I know she is lying and this is why it was put into order. She cannot stay away from a man.  She is willing to risk contempt so that she can be with him all the time.


Thing is...we just got an order signed in January after a long battle and wait for judges decision. I don't want to make the judge angry but they are breaking court order.


What do you think?

7
Custody Issues / Re: Okay to Ask?
« on: Mar 10, 2018, 03:20:21 AM »
After 12 days in the hospital, the mom was discharged without leg surgery.  She said her white blood count was a little too high.

8
Custody Issues / Re: Okay to Ask?
« on: Mar 01, 2018, 01:01:46 PM »
Thank you!  Hoping her mom will do the driving for exchanges. 

9
Custody Issues / Okay to Ask?
« on: Feb 28, 2018, 07:00:12 AM »
Have a question:  My grandchild's mom is in the hospital and going to have knee surgery tomorrow on the right leg.  The last time she had knee surgery was on the left leg and she was unable to walk for 4 weeks.  Not sure if this surgery is the exact same, she just said when she had surgery on the left they had told her she would eventually need it on the right as well.   
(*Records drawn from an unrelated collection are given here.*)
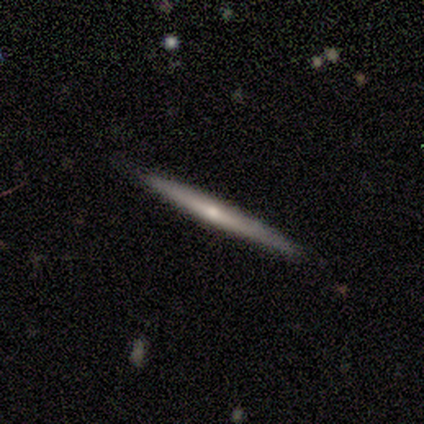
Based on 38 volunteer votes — A featured or disk galaxy (58%) viewed edge-on (91%) with no central bulge (50%, tied with rounded).

Vote fractions:
- Smooth or featured? featured or disk: 58% / smooth: 37% / star or artifact: 5%
- Edge-on disk? yes: 91% / no: 9%
- Edge-on bulge? none: 50% (tied) / rounded: 50% (tied) / boxy: 0%
- Merging? none: 83% / minor disturbance: 11% / merger: 6% / major disturbance: 0%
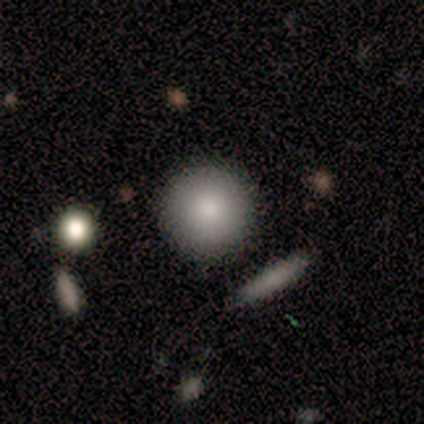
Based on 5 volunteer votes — Smooth or featured? 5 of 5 (100%) said smooth. How rounded? 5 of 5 (100%) said round. Merging? 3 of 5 (60%) said none.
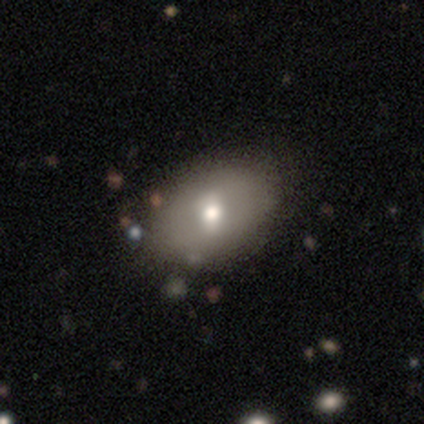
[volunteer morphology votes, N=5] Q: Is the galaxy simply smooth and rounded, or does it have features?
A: smooth — 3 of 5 (60%).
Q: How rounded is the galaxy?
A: in between — 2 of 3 (67%).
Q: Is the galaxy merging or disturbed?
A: none — 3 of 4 (75%).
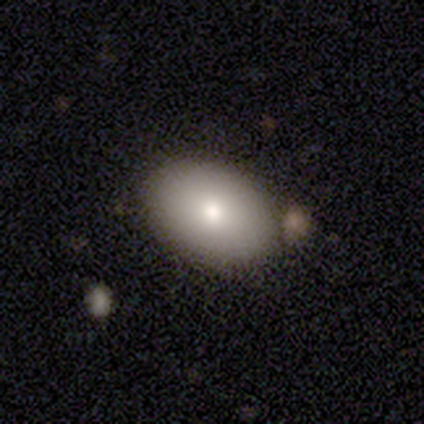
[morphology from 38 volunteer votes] Smooth or featured? smooth (82%)
How rounded? in between (84%)
Merging? none (78%)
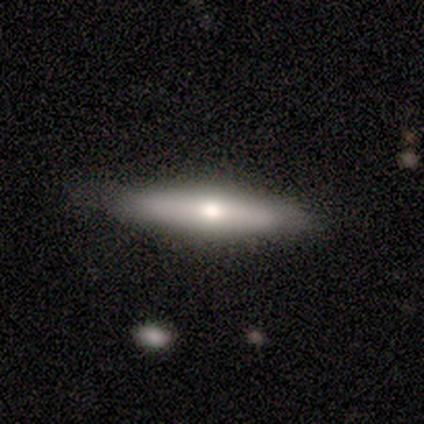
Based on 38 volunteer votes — Smooth or featured? smooth (58%)
How rounded? cigar-shaped (77%)
Merging? none (95%)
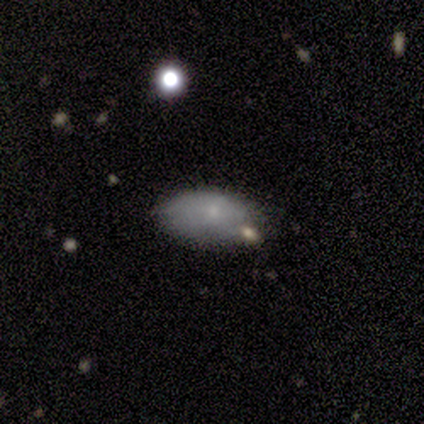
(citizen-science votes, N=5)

I am a little concerned that mom will try to drive to exchanges before she is cleared to do so.  Is it okay to request that she show us a letter from doctor or at the very least the section of her discharge papers that state when it is okay to drive again?
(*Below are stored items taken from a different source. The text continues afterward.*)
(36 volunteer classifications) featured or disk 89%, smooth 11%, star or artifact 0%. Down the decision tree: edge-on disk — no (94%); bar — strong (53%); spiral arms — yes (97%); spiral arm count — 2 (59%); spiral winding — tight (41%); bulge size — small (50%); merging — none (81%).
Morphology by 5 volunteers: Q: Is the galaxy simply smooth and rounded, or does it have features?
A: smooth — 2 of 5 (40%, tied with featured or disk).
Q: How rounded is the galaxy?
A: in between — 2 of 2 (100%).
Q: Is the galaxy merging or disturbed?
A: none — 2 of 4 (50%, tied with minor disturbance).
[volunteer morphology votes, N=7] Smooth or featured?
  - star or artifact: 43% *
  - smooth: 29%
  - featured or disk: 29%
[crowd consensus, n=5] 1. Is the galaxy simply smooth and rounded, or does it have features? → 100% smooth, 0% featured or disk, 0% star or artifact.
(The reason I am concerned is past medical records revealed that there were times she was to be on crutches/wearing knee immobilizer and not driving - but she never came to exchanges on any of that and would be driving during those times.)

10
Custody Issues / Re: Meaning?
« on: Jan 28, 2018, 05:28:46 PM »
Mixed bag, I know we are not finished.  I am expecting either a summons shortly or once my husband has transplant surgery. 
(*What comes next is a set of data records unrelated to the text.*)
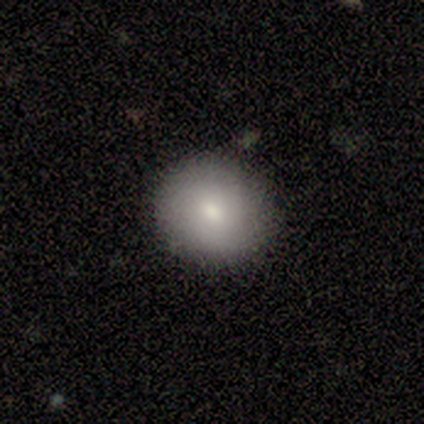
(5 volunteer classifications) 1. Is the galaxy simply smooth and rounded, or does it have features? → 60% smooth, 20% featured or disk, 20% star or artifact.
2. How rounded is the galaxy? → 67% round, 33% in between, 0% cigar-shaped.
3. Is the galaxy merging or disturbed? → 100% none, 0% minor disturbance, 0% major disturbance, 0% merger.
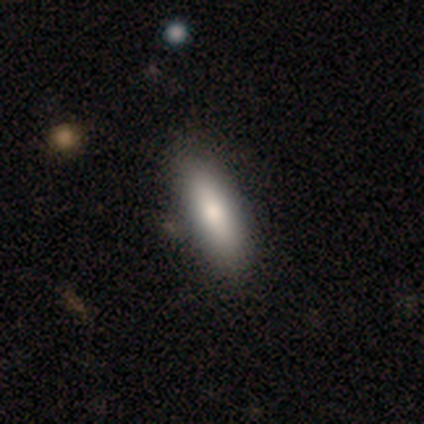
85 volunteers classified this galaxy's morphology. type=smooth (75%); roundness=cigar-shaped (61%); merging=none (79%).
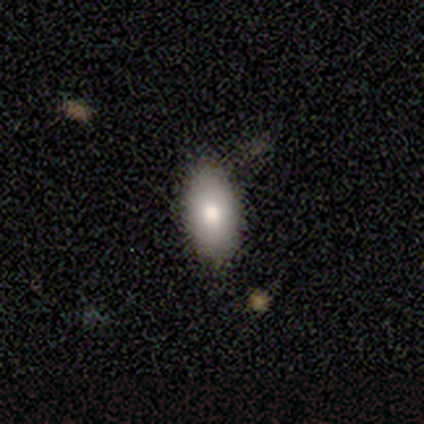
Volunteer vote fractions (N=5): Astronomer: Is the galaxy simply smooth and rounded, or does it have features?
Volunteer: smooth — 80%.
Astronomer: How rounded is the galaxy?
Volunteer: in between — 100%.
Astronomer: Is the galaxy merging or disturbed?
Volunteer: none — 60% (runner-up: minor disturbance, 40%).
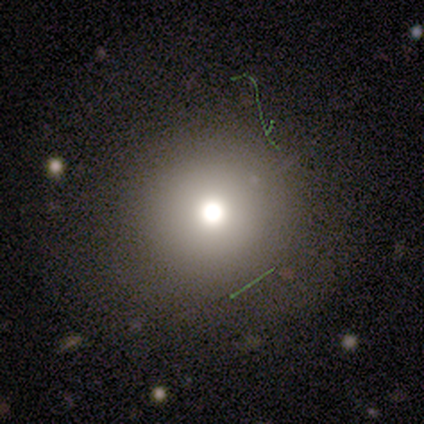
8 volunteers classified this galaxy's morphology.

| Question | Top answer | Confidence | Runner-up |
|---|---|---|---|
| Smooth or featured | smooth | 50% | featured or disk (25%) |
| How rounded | round | 100% | — |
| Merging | none | 83% | minor disturbance (17%) |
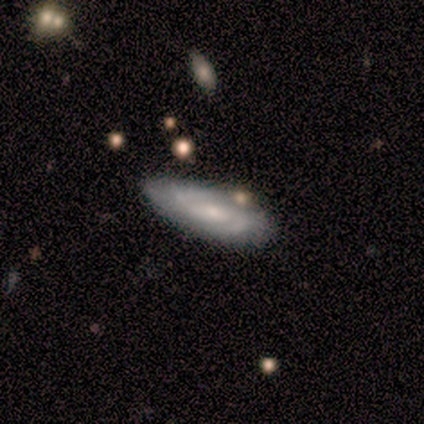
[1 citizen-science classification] A featured or disk galaxy (100%) with a weak bar (100%), 2 (100%) medium (100%) spiral arms (100%) and a moderate central bulge (100%).

Vote fractions:
- Smooth or featured? featured or disk: 100% / smooth: 0% / star or artifact: 0%
- Edge-on disk? no: 100% / yes: 0%
- Bar? weak: 100% / strong: 0% / no: 0%
- Spiral arms? yes: 100% / no: 0%
- Spiral winding? medium: 100% / tight: 0% / loose: 0%
- Spiral arm count? 2: 100% / 1: 0% / 3: 0% / 4: 0% / more than 4: 0% / can't tell: 0%
- Bulge size? moderate: 100% / dominant: 0% / large: 0% / small: 0% / none: 0%
- Merging? none: 100% / minor disturbance: 0% / major disturbance: 0% / merger: 0%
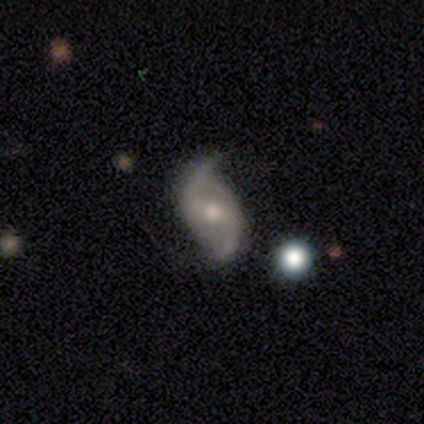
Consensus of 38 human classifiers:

Our hearing was in circuit court.  I know the judge was not happy that after she took 9 weeks to rule it took another 5 to get an order.  To me, there should have been no negotiations.


In my opinion, their attorney could not believe she lost as this judge has been known to be pro-mom.   Her closing argument held lies, accusations from 40 years ago, and nothing substantial.  In fact, that is her tactic in court as well. 


Our attorney did not let us know of anything going on during this process.    I don't know why a judge who gave us custodybwould remand to a lower court. 


Our lawyer did say that our order will carry much weight in any future hearings and she does not see it ever changing.